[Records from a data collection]
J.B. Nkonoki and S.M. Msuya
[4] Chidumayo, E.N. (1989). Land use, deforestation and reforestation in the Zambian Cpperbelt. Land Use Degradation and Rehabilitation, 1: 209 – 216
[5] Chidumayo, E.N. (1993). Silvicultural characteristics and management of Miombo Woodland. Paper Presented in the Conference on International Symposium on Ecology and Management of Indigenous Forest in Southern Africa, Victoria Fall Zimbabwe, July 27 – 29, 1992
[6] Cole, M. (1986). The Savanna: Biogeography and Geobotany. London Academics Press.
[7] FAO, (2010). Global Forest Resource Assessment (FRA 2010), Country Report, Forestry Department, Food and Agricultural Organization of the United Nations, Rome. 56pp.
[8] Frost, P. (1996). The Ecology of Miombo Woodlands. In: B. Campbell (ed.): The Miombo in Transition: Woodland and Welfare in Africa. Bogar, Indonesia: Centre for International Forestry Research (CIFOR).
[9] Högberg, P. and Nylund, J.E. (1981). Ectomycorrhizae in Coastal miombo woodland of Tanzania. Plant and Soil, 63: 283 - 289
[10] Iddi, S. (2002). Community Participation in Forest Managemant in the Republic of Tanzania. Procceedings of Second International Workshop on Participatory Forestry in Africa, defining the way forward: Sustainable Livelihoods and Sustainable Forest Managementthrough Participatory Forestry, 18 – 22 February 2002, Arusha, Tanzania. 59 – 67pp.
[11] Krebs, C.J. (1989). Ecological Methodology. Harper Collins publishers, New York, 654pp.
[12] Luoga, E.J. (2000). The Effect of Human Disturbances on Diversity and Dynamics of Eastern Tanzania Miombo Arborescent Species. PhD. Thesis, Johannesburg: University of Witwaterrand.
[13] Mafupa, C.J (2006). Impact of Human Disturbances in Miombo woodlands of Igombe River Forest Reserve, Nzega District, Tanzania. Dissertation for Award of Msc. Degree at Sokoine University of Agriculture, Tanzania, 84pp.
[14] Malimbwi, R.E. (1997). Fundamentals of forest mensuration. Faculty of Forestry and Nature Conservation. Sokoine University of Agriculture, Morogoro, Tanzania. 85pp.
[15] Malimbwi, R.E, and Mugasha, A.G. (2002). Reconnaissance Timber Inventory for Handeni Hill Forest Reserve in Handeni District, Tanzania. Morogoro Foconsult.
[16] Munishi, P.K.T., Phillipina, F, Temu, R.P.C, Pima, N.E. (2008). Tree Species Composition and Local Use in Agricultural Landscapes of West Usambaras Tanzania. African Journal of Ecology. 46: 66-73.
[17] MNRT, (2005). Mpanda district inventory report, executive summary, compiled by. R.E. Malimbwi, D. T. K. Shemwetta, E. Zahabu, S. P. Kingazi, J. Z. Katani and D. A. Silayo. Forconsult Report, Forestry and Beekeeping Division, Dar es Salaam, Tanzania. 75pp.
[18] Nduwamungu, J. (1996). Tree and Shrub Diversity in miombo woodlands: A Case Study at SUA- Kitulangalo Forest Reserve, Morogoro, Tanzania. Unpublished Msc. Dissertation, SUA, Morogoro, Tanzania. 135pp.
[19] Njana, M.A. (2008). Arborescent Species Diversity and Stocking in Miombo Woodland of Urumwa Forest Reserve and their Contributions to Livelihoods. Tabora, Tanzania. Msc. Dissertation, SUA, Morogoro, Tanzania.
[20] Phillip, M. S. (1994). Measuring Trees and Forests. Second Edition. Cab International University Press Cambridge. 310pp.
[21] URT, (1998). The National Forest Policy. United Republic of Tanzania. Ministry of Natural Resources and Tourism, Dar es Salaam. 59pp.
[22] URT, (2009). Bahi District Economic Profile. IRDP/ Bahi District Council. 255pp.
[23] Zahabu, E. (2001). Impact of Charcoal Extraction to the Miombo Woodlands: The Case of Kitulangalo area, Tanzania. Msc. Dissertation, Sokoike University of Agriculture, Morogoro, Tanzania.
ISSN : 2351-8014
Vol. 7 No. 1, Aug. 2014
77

_Problem description_.
With "Press" as the string to find, copy every line of the records that holds it.

_Written answer_.
[6] Cole, M. (1986). The Savanna: Biogeography and Geobotany. London Academics Press.
[20] Phillip, M. S. (1994). Measuring Trees and Forests. Second Edition. Cab International University Press Cambridge. 310pp.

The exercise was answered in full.